Git notes

You may have seen that I’ve made some Git-related posts lately (1, 2, 3) and if you’ve been watching you’ll have already noticed that I’ve been adding lots of Git content to the Knowledge Base. I’ve now done a shallow import (no history) of one public Subversion repository to Git, and last night got gitweb up and running. I’ve also done a non-shallow (full history) import locally; I’ve yet to decide whether I’ll run with that one or the shallow one.

I was pleased to see that Michael Tsai is jumping ship as well:

Then I heard about Git when I happened to watch a video of its creator, Linus Torvalds. It had not occurred to me that CVS and Subversion were fundamentally broken. Torvalds is undeniably a smart guy, but he’s also known for his bluster. I’d heard Git mentioned a few times before, usually in the context of it being difficult to use, something only a kernel developer could love. So I was skeptical but interested enough to try it out. What I found is that Torvalds’s bragging is justified. Learning about Git after using other version control systems is somewhat like learning a new programming language that’s radically different from what you’ve known before. Even if you might not need the more unusual features most of the time, you feel as though your eyes have been opened, your mind expanded.

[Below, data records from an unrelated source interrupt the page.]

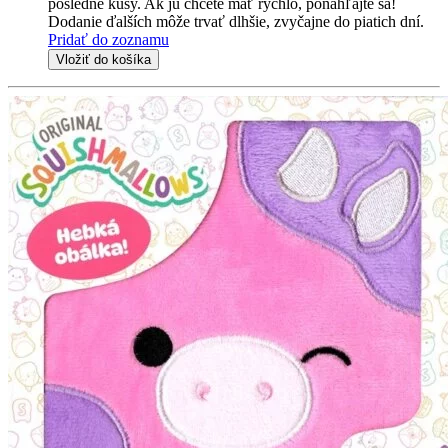
posledné kusy. Ak ju chcete mať rýchlo, ponáhľajte sa!
Dodanie ďalších môže trvať dlhšie, zvyčajne do piatich dní.
Pridať do zoznamu
Vložiť do košíka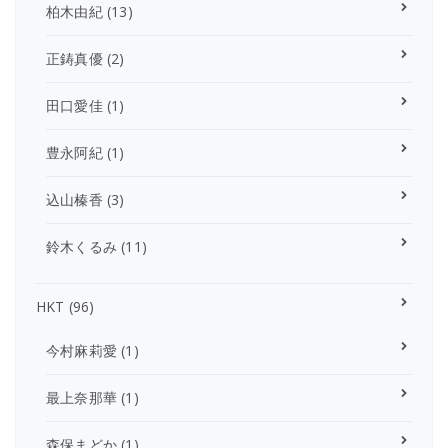
柏木由紀
(13)
正鋳真優
(2)
田口愛佳
(1)
豊永阿紀
(1)
込山榛香
(3)
鈴木くるみ
(11)
HKT
(96)
今村麻莉愛
(1)
最上奈那華
(1)
森保まどか
(1)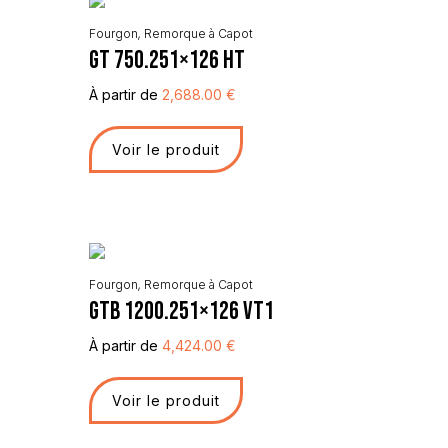
Fourgon
,
Remorque à Capot
GT 750.251×126 HT
À partir de
2,688.00
€
Voir le produit
Fourgon
,
Remorque à Capot
GTB 1200.251×126 VT1
À partir de
4,424.00
€
Voir le produit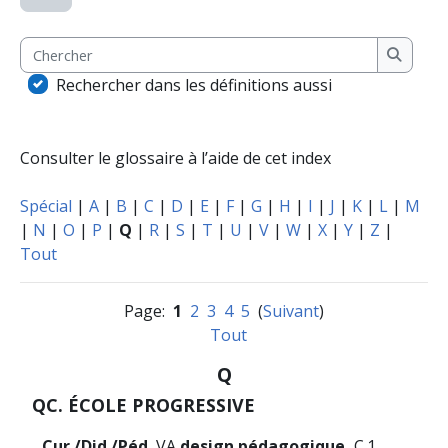
Chercher
Cherche
Rechercher dans les définitions aussi
Consulter le glossaire à l’aide de cet index
Spécial
|
A
|
B
|
C
|
D
|
E
|
F
|
G
|
H
|
I
|
J
|
K
|
L
|
M
|
N
|
O
|
P
|
Q
|
R
|
S
|
T
|
U
|
V
|
W
|
X
|
Y
|
Z
|
Tout
Page:
1
2
3
4
5
(
Suivant
)
Tout
Q
QC. ÉCOLE PROGRESSIVE
Cur./Did./Péd.
VA
design pédagogique,
C.1
.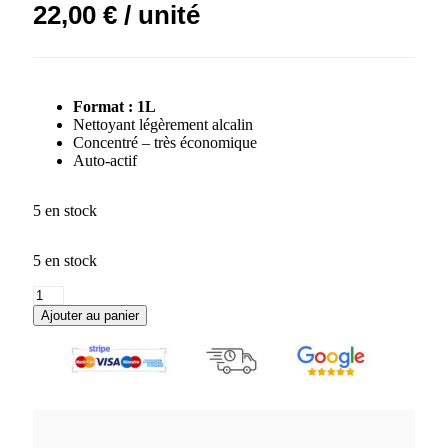
22,00
€
/ unité
Format : 1L
Nettoyant légèrement alcalin
Concentré – très économique
Auto-actif
5 en stock
5 en stock
Ajouter au panier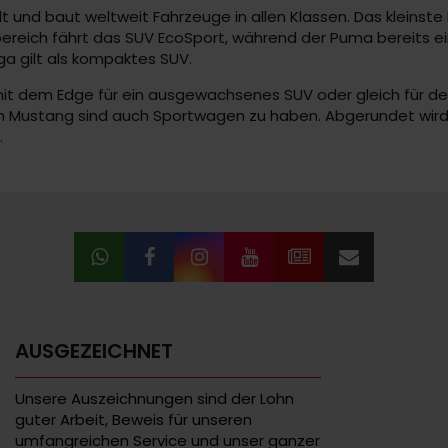
lt und baut weltweit Fahrzeuge in allen Klassen. Das kleinste
ereich fährt das SUV EcoSport, während der Puma bereits ei
a gilt als kompaktes SUV.
mit dem Edge für ein ausgewachsenes SUV oder gleich für de
 Mustang sind auch Sportwagen zu haben. Abgerundet wird 
.
AUSGEZEICHNET
Unsere Auszeichnungen sind der Lohn
guter Arbeit, Beweis für unseren
umfangreichen Service und unser ganzer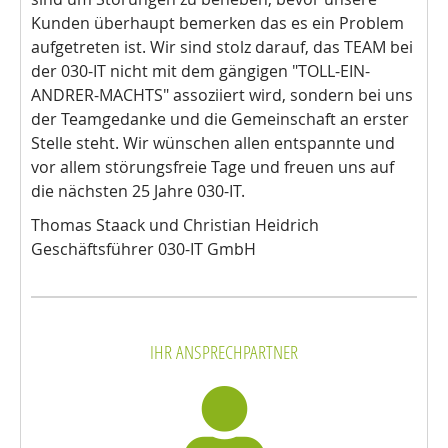
Kunden überhaupt bemerken das es ein Problem
aufgetreten ist. Wir sind stolz darauf, das TEAM bei
der 030-IT nicht mit dem gängigen "TOLL-EIN-
ANDRER-MACHTS" assoziiert wird, sondern bei uns
der Teamgedanke und die Gemeinschaft an erster
Stelle steht. Wir wünschen allen entspannte und
vor allem störungsfreie Tage und freuen uns auf
die nächsten 25 Jahre 030-IT.
Thomas Staack und Christian Heidrich
Geschäftsführer 030-IT GmbH
IHR ANSPRECHPARTNER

Sounds like Michael followed a similar trajectory to mine, migrating from CVS to Subversion a few years ago (a "no brainer" at the time), and now to Git. Since 2004, distributed version control has gotten big and soon enough moving to that will be a "no brainer" too.

Along the way, I took a detour via SVK and I am still using it in fact, but I want to migrate everything to Git eventually. SVK is an awesome system, but it’s fragile, complex and slow compared to Git, and because it is just a layer over the top of existing (Subversion) infrastructure it must carry with it the baggage and the ideas that go with it. Git on the other hand, wipes the slate clean and starts from scratch with some basic ideas which are at once stunningly simple and revolutionary. It’s hard not to use that kind of language when you talk about Git.

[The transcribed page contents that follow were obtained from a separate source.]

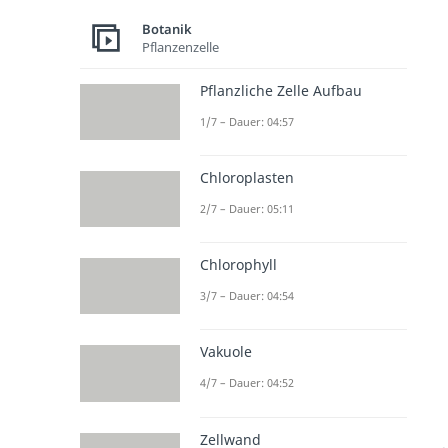
Botanik
Pflanzenzelle
Pflanzliche Zelle Aufbau
1/7 – Dauer: 04:57
Chloroplasten
2/7 – Dauer: 05:11
Chlorophyll
3/7 – Dauer: 04:54
Vakuole
4/7 – Dauer: 04:52
Zellwand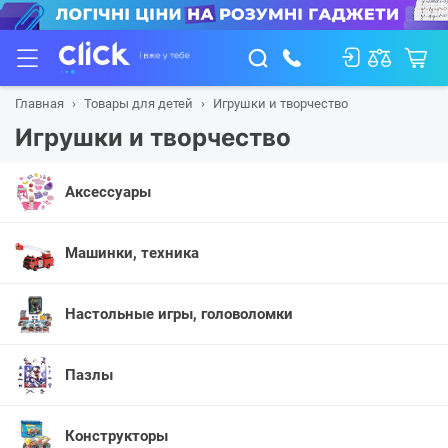
Главная
Товары для детей
Игрушки и творчество
Игрушки и творчество
Аксессуары
Машинки, техника
Настольные игры, головоломки
Пазлы
Конструкторы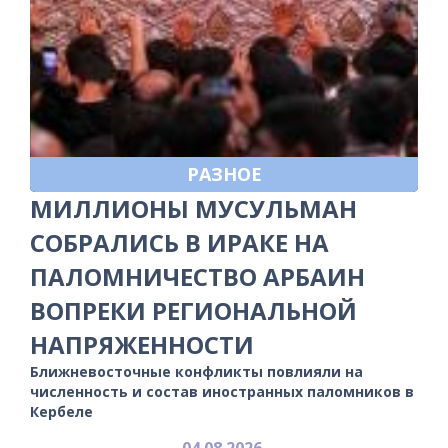
РАЗНОЕ
МИЛЛИОНЫ МУСУЛЬМАН
СОБРАЛИСЬ В ИРАКЕ НА
ПАЛОМНИЧЕСТВО АРБАИН
ВОПРЕКИ РЕГИОНАЛЬНОЙ
НАПРЯЖЕННОСТИ
Ближневосточные конфликты повлияли на
численность и состав иностранных паломников в
Кербеле
04.08.2026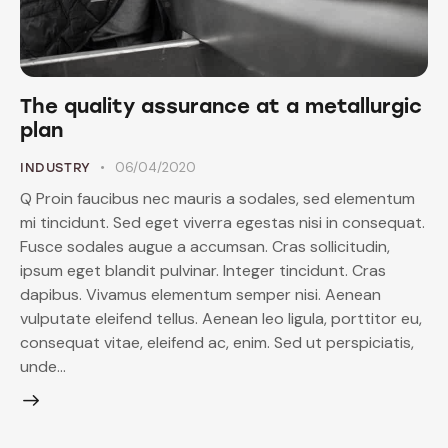
The quality assurance at a metallurgic
plan
06/04/2020
INDUSTRY
Q Proin faucibus nec mauris a sodales, sed elementum
mi tincidunt. Sed eget viverra egestas nisi in consequat.
Fusce sodales augue a accumsan. Cras sollicitudin,
ipsum eget blandit pulvinar. Integer tincidunt. Cras
dapibus. Vivamus elementum semper nisi. Aenean
vulputate eleifend tellus. Aenean leo ligula, porttitor eu,
consequat vitae, eleifend ac, enim. Sed ut perspiciatis,
unde…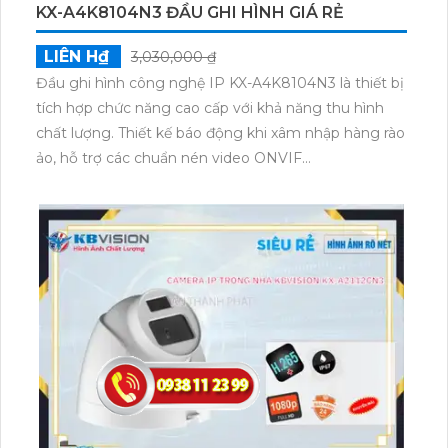
KX-A4K8104N3 ĐẦU GHI HÌNH GIÁ RẺ
LIÊN H₫
3,030,000 ₫
Đầu ghi hình công nghệ IP KX-A4K8104N3 là thiết bị
tích hợp chức năng cao cấp với khả năng thu hình
chất lượng. Thiết kế báo động khi xâm nhập hàng rào
ảo, hỗ trợ các chuẩn nén video ONVIF
H.265+/H.265/H.264+/H.264 và ONVIF SMD Plus.
Công nghệ thông minh giúp xử lý hình ảnh một cách
thông minh và chính xác. Đặc biệt, có khả năng xem
ban đêm và hỗ trợ 1 ổ cứng (HDD).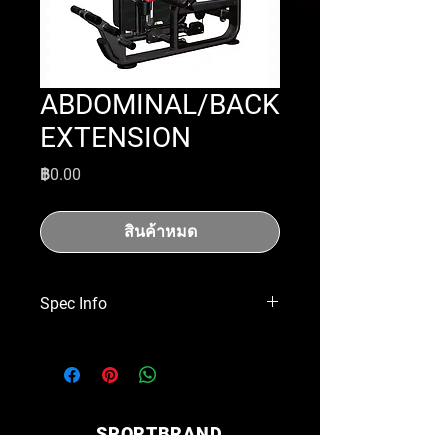
ABDOMINAL/BACK
EXTENSION
ราคา
฿0.00
สินค้าหมด
Spec Info
Dimensions | 1660x1250x1460mm
Weight Stack | 110kgs
SPORTBRAND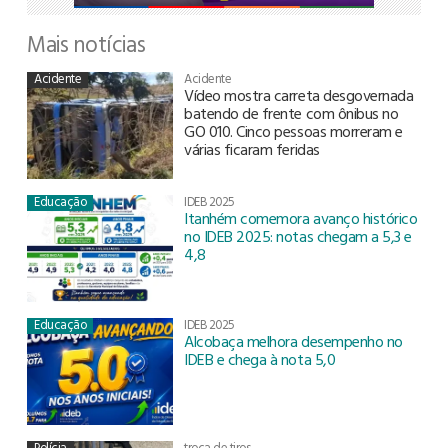
Mais notícias
Acidente
Acidente
Vídeo mostra carreta desgovernada
batendo de frente com ônibus no
GO 010. Cinco pessoas morreram e
várias ficaram feridas
Educação
IDEB 2025
Itanhém comemora avanço histórico
no IDEB 2025: notas chegam a 5,3 e
4,8
Educação
IDEB 2025
Alcobaça melhora desempenho no
IDEB e chega à nota 5,0
Polícia
troca de tiros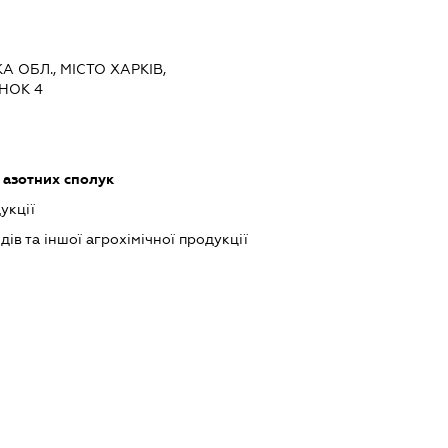
А ОБЛ., МІСТО ХАРКІВ,
НОК 4
 азотних сполук
укції
в та іншої агрохімічної продукції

As I noted yesterday, the most fundamental and important of these ideas is that metadata is an unnecessary distraction. You don’t need to track renames or merges anything else. Subversion makes this mistake (tracking renames) and SVK does too (tracking merges), even though it’s distributed and could be "smarter". Git, on the other hand, explicitly tracks nothing and absolutely everything is inferred from the changes in state of the tree. That’s the only thing that matters. As Michael notes, the structural design of the repository itself is beautifully clean; and that’s why Git doesn’t need to pack metadata into tags in order to remember when merges and copies took place (like SVK does): the parent (or parents) of every commit is clearly recorded and everything else is implicitly encoded by the structure (the Directed Acyclic Graph) of the history. This in turn leads to a clean, understandable codebase whose simplicity inspires confidence.

I get the impression that I’ve probably followed Git a little more closely than Michael – I’ve had a long-running interest in version control systems – ever since it was first mentioned on Slashdot. I too saw the video that Michael mentions and didn’t really learn anything new (although it was the first time I heard that Git could track the movement of blocks of text from one file to another, and that made me start wondering about Git again). It’s really my dissatisfaction with SVK’s speed that pushed me to start playing with Git, but the deeper I dug the more impressed I was.

Yes, Git is hard to learn. Yes, you have to read a lot of documentation in order to "get" it. But the good thing is, the documentation is available and it is very, very good. The time you invest in reading it, learning about Git’s underpinnings, and understanding the why of it all, is time well spent. Git has some very smart people working on it, scarily, intimidatingly good programmers, and the mailing list archive is full of helpful material. If you look at carefully, chances are you’ll want to switch to Git too.

And you’ll see that although Git is hard to learn, it’s dead easy to use. Once you know how it works you can do stuff that you’d never dream of doing with a version control system like Subversion; and you’ll do stuff with confidence that you might hesitate to try with a system like SVK.

So there are plenty of big changes in the air. Leopard is coming. New APIs are on the way. Objective-C 2.0 is here. And we could well be on the brink of a sea change in version control. Seems like as good a time as any to make a radical departure.